Provided passage =>
How to build a drop forge

Hi, Im trying to figure out how to build a small drop forge. I have a small benchblock and another flat hunk of metal, one to put workpieces on, the other to sit on top of that. I have some 4' rebar sticks, that I think could be used to make a guide rail for the drop hammer to fall, and plenty of old dead sledge hammer and maul heads to be the hammer. Now I have to figure out, how to put it all together to make a drop forge. I'm by no means an engineer. are there any schematics out there on how to build such a thing, or has anybody built one thats willing to share how to make it work?

thanks
Sparrow

At one time (maybe 30 years ago) I saw a board type drop hammer that
was used at a Rennaisance fair type thing to lightly coin small
medallions. I think it may have been at a Smithsonion bicentennial
affair on the Washington mall. It was wood framed but I can’t
recall the drive . I believe it was powered. I would kind of like
to see it again for a second. I think it may have used a revolving
drum rope clutch ???.

I have never encountered this again but I have never been to a
Renaissance fair so it must have been in Washington back then. It
was pretty simple.

You could at a minimum just use a block and tackle to lift the
weight and then just let it drop.

jesse

Hi Sparrow;

What might work for you is a “treadle hammer”. It’s a foot operated
drop hammer. Here’s where you can get an inexpensive set of plans
for making one. BTPS You can
actually buy a kit to build one. But the plans are for a full sized
model used by blacksmiths for forging steel. No reason, though, that
you couldn’t scale the plan’s dimensions down making it a table top
unit.

David L. Huffman

I don’t know if this will help you or not, but there is a group at
our local Re-faire that stamps coins using a drop hammer (?) type
thing- I seem to recall that it was based on a design of Leonardo da
Vinci’s- but it has been a while since I spoke to them and I might be
mis-remembering. Betsy

Get hold of Lee Marshall of Bonny Doon - he built a drop hammer out
of scrap parts for James Binnion’s Mokume workshop. He did it in a
couple of hours, as I recall - and it functioned just fine for
squashing billets down to a manageable size to be run through the
rolling mill… I’m sure he can help you do something similar, or
point you in the right direction.

As I was looking at various “Treadle Hammers” site, I ran across tis
article on this “Oliver Hammers”. I suppose you’ld call it a bench
sized treadle using, I gather, a bar spring overhead as the return
mechanism. [I wonder if a coil spring could be used in a more open area.] In the Old Sturbridge Village shot, note the support used, I
assume, to prevent accidental hammer of hands and fingers [ouch].

I 've used treadle hammers for steel forging, even for forge welding
operations. and I’ve seen a demo of a blacksmith viening on light
guage copper, just using a gentle touch, so with a small slege as
the hammer very delicate work could be done. Most treadle hammers
I’ve seen use 60 to 100 pound hammer and lead weights.

Hope this helps a few of us.
Ed

I’d suggest that you try this question in alt.crafts.blacksmithing.
Even if there are no plans available, they’ll probably have some
good ideas and advice.

Given material =>
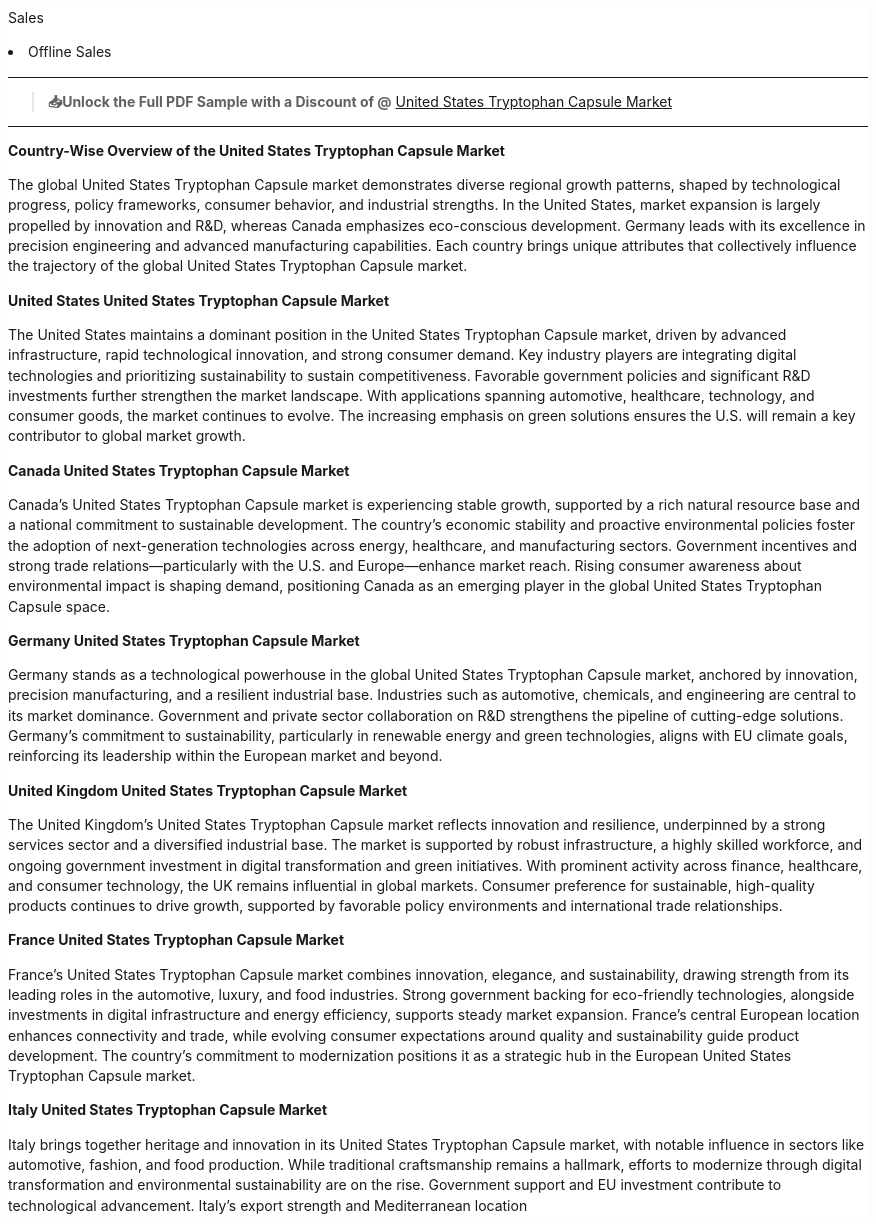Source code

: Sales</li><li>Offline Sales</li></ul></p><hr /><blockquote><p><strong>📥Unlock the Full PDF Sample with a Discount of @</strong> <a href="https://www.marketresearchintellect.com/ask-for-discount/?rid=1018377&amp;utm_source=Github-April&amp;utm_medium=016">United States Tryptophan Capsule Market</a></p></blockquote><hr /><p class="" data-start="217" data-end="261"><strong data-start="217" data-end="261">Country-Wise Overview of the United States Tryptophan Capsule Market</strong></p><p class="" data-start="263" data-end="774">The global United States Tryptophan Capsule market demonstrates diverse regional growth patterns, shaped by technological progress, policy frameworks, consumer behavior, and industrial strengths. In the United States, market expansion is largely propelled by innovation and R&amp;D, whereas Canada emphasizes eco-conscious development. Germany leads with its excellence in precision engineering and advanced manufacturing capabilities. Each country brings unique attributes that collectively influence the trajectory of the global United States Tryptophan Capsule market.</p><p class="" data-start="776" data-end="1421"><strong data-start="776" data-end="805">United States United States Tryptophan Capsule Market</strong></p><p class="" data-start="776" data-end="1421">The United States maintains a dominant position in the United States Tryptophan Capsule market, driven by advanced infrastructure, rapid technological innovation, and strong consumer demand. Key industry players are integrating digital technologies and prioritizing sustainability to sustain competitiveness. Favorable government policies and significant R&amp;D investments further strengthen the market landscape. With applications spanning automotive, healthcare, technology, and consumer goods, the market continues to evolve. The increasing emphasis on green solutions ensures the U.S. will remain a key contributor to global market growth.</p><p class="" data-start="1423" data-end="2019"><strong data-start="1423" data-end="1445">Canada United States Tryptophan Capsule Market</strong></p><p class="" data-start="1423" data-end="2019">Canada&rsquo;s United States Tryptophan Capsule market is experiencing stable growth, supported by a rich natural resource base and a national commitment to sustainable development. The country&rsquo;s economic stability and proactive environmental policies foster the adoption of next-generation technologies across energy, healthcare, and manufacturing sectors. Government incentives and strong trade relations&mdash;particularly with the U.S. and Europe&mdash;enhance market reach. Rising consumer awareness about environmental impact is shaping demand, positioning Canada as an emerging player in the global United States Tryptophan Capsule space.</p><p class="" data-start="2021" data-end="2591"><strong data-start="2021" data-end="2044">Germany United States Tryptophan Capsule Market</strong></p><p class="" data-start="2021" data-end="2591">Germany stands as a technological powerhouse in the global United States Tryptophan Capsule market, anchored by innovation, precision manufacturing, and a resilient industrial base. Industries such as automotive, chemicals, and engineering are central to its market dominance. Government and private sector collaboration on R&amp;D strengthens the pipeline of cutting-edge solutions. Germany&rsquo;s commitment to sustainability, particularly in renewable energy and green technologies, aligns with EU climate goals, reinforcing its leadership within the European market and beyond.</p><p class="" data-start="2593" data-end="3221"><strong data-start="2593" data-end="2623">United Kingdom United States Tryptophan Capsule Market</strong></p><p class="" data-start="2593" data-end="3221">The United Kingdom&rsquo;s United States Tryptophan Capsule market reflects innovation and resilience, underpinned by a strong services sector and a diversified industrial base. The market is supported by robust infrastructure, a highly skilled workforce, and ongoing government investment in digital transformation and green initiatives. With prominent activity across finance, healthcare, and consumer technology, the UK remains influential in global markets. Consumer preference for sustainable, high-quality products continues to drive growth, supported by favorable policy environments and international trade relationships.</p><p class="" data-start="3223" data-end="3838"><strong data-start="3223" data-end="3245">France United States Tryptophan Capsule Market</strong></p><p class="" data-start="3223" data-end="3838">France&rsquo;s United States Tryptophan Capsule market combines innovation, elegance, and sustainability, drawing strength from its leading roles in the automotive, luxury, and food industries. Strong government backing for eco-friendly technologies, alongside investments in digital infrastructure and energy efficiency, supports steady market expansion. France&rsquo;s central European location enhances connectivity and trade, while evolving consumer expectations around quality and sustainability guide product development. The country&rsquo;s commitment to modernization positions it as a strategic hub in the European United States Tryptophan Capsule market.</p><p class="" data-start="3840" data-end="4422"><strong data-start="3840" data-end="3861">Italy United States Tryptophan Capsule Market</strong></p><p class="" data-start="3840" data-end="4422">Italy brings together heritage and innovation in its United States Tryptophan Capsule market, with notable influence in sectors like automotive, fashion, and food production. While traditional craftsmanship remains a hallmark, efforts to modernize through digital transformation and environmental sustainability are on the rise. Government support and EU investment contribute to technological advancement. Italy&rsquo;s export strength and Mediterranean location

What is needed =>
In the drop forge discussion above, why does the last reply suggest taking the question to alt.crafts.blacksmithing? Answer in one to three sentences.

Task result =>
Even if no plans are available there, the people in that group will probably have some good ideas and advice.